# When does the grass start to lose its goodness /stop growing?



## Jericho (24 September 2008)

Just wondering if anyone knows when the richness of grass tails off? Just playing the balancing game of
1) lami pony vs poor doer TB and what size field to have them in at night and
2) when I need to supplement my TB with more hay becuase the grass has little in goodness?
Any advice gratefully received.......


----------



## LankyDoodle (24 September 2008)

The grass will keep growing until temperatures fall consistently below 5 degree centigrade.  The goodness in the grass begins to deteriorate with falling levels of sunlight, so as the nights draw in... because grass, being a plant, needs photosynthesis to live.
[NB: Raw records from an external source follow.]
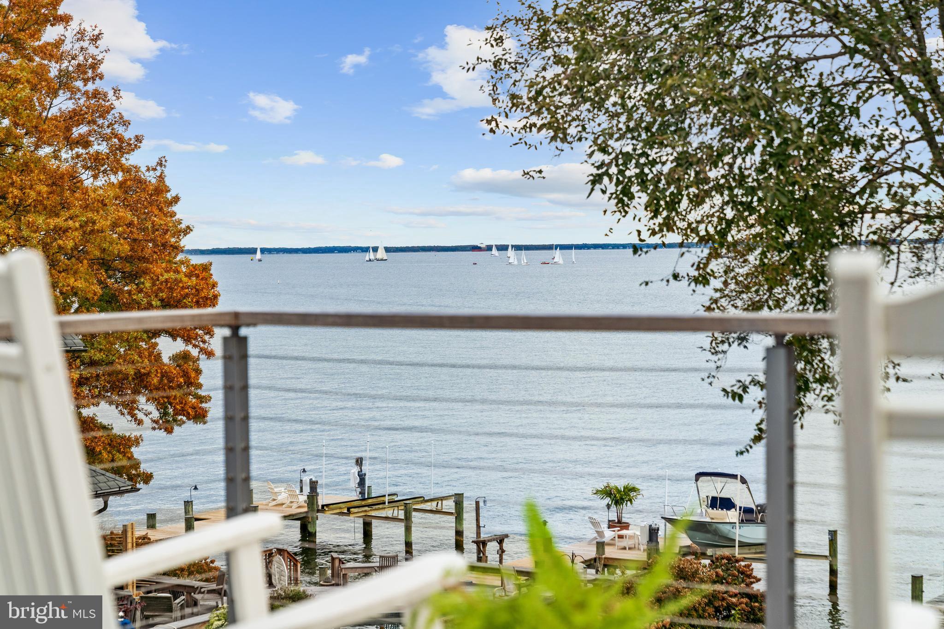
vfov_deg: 19.7
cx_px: 472
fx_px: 1809
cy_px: 314
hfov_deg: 29.2
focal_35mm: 69
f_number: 4.5
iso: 160
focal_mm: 69
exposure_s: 1/200
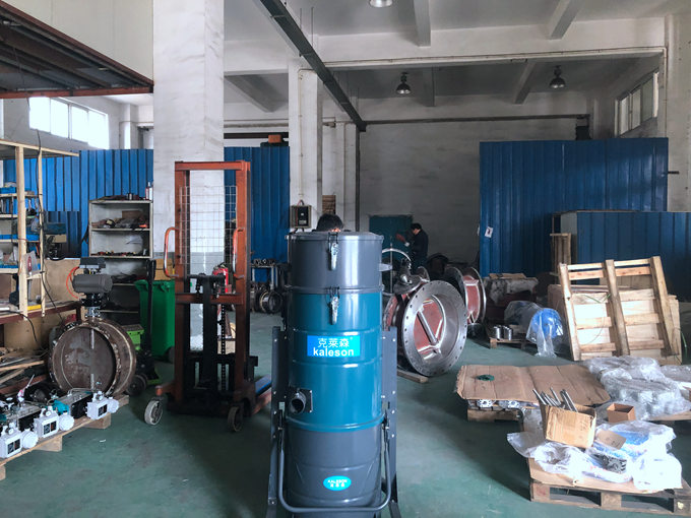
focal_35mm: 28
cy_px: 259
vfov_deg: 49.7
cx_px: 346
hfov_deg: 63.4
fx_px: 559
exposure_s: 1/100
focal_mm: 3.99
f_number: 1.8
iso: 200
Photosynthesis requires sunlight.


----------



## _daisy_ (24 September 2008)

i was talking to my farmer friend the other day about this. mine is just starting to go off. he said that it starts to go yellowish when its starts to loose its goodness, so mine is heading that way now.
i would suspect that youll need to start giving hay to your TB in the next month? does depend i suppose on the amount of grass you have at the moment.


----------



## BigBird146 (24 September 2008)

I would have thought around end of Sept/ beg of Oct depending on where you are. Will lami pony tolerate a muzzle? Could put a muzzle on him by day and off at night on better grass maybe?


----------



## pottamus (24 September 2008)

My grass has just started to turn yellow at the tips and I plan to move my horse gradually onto some winter grazing this weekend. He will be out on it during the day and then back out on his limited grass paddock and hay during the night for October and then out on the winter stuff full time in Nov (weight permitting!).


----------



## Magicmillbrook (24 September 2008)

If you are some where mild it may keep growing throughout the winter (albeit slowly).  My little pony managed not to loose any weight at all last winter despite having no hard feed and realy well soaked hay onl.   She was on a bare looking paddock, but seemed to be grazing something!


----------



## LankyDoodle (24 September 2008)

Agree with magic: if it's mild grass will continue to grow.  However, the goodness in the grass will diminish because what makes grass green and stay alive is the chlorophyl; and for that, it needs photosynthesis. For photosynthesis, sunlight (among other things) is needed; and as this is of short supply in winter, the grass is by far less rich than other times of year.  It may still grow, but you can put your pony on it knowing that it's rubbish!  

This is why it's safer to put horse out at night from early summer to autumn.


----------